[Rows from a dataset]
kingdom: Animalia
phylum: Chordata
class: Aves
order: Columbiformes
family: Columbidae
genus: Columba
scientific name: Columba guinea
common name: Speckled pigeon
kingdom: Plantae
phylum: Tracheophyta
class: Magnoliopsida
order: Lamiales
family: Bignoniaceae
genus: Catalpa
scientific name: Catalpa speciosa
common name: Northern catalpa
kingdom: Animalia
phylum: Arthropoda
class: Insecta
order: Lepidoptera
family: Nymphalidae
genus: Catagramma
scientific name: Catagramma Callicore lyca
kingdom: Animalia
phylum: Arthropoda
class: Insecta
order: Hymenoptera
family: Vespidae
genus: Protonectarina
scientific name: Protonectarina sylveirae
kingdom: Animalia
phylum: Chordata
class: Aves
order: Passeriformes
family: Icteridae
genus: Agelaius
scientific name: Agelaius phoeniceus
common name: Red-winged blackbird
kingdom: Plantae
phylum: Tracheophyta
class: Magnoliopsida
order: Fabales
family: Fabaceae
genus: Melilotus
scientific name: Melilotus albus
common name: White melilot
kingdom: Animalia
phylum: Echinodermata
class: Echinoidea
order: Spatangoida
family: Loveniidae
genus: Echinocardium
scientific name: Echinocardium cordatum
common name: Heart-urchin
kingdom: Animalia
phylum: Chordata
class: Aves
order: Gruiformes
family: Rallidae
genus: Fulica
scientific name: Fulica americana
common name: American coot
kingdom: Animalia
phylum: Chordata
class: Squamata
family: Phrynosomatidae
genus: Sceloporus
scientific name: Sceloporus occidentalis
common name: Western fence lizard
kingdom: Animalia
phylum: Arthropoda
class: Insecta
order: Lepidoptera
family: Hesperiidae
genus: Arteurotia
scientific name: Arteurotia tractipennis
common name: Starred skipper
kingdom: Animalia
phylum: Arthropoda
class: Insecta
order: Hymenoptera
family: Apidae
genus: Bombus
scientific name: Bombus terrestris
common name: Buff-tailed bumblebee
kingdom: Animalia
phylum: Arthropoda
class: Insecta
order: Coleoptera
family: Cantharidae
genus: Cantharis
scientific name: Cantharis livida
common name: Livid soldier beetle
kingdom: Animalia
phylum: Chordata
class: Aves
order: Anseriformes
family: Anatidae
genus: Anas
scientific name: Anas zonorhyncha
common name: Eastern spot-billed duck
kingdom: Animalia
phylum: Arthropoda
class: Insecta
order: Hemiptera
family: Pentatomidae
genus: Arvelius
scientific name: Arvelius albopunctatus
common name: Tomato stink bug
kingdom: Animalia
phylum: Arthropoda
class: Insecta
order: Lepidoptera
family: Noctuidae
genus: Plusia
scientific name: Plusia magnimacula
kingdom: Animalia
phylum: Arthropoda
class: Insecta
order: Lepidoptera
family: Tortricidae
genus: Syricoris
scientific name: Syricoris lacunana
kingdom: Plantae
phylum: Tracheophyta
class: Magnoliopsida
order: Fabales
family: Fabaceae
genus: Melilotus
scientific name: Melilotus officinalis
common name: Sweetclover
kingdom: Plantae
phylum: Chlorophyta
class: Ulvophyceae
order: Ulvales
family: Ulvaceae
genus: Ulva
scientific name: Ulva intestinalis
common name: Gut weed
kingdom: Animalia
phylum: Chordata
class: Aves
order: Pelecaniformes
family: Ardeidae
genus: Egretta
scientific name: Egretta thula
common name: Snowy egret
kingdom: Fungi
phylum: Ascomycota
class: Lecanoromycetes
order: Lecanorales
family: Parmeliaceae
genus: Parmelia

## WHAT TO WORK ON
Copy out every line of the records above, unchanged and in the same order.

## THE REPLY
kingdom: Animalia
phylum: Chordata
class: Aves
order: Columbiformes
family: Columbidae
genus: Columba
scientific name: Columba guinea
common name: Speckled pigeon
kingdom: Plantae
phylum: Tracheophyta
class: Magnoliopsida
order: Lamiales
family: Bignoniaceae
genus: Catalpa
scientific name: Catalpa speciosa
common name: Northern catalpa
kingdom: Animalia
phylum: Arthropoda
class: Insecta
order: Lepidoptera
family: Nymphalidae
genus: Catagramma
scientific name: Catagramma Callicore lyca
kingdom: Animalia
phylum: Arthropoda
class: Insecta
order: Hymenoptera
family: Vespidae
genus: Protonectarina
scientific name: Protonectarina sylveirae
kingdom: Animalia
phylum: Chordata
class: Aves
order: Passeriformes
family: Icteridae
genus: Agelaius
scientific name: Agelaius phoeniceus
common name: Red-winged blackbird
kingdom: Plantae
phylum: Tracheophyta
class: Magnoliopsida
order: Fabales
family: Fabaceae
genus: Melilotus
scientific name: Melilotus albus
common name: White melilot
kingdom: Animalia
phylum: Echinodermata
class: Echinoidea
order: Spatangoida
family: Loveniidae
genus: Echinocardium
scientific name: Echinocardium cordatum
common name: Heart-urchin
kingdom: Animalia
phylum: Chordata
class: Aves
order: Gruiformes
family: Rallidae
genus: Fulica
scientific name: Fulica americana
common name: American coot
kingdom: Animalia
phylum: Chordata
class: Squamata
family: Phrynosomatidae
genus: Sceloporus
scientific name: Sceloporus occidentalis
common name: Western fence lizard
kingdom: Animalia
phylum: Arthropoda
class: Insecta
order: Lepidoptera
family: Hesperiidae
genus: Arteurotia
scientific name: Arteurotia tractipennis
common name: Starred skipper
kingdom: Animalia
phylum: Arthropoda
class: Insecta
order: Hymenoptera
family: Apidae
genus: Bombus
scientific name: Bombus terrestris
common name: Buff-tailed bumblebee
kingdom: Animalia
phylum: Arthropoda
class: Insecta
order: Coleoptera
family: Cantharidae
genus: Cantharis
scientific name: Cantharis livida
common name: Livid soldier beetle
kingdom: Animalia
phylum: Chordata
class: Aves
order: Anseriformes
family: Anatidae
genus: Anas
scientific name: Anas zonorhyncha
common name: Eastern spot-billed duck
kingdom: Animalia
phylum: Arthropoda
class: Insecta
order: Hemiptera
family: Pentatomidae
genus: Arvelius
scientific name: Arvelius albopunctatus
common name: Tomato stink bug
kingdom: Animalia
phylum: Arthropoda
class: Insecta
order: Lepidoptera
family: Noctuidae
genus: Plusia
scientific name: Plusia magnimacula
kingdom: Animalia
phylum: Arthropoda
class: Insecta
order: Lepidoptera
family: Tortricidae
genus: Syricoris
scientific name: Syricoris lacunana
kingdom: Plantae
phylum: Tracheophyta
class: Magnoliopsida
order: Fabales
family: Fabaceae
genus: Melilotus
scientific name: Melilotus officinalis
common name: Sweetclover
kingdom: Plantae
phylum: Chlorophyta
class: Ulvophyceae
order: Ulvales
family: Ulvaceae
genus: Ulva
scientific name: Ulva intestinalis
common name: Gut weed
kingdom: Animalia
phylum: Chordata
class: Aves
order: Pelecaniformes
family: Ardeidae
genus: Egretta
scientific name: Egretta thula
common name: Snowy egret
kingdom: Fungi
phylum: Ascomycota
class: Lecanoromycetes
order: Lecanorales
family: Parmeliaceae
genus: Parmelia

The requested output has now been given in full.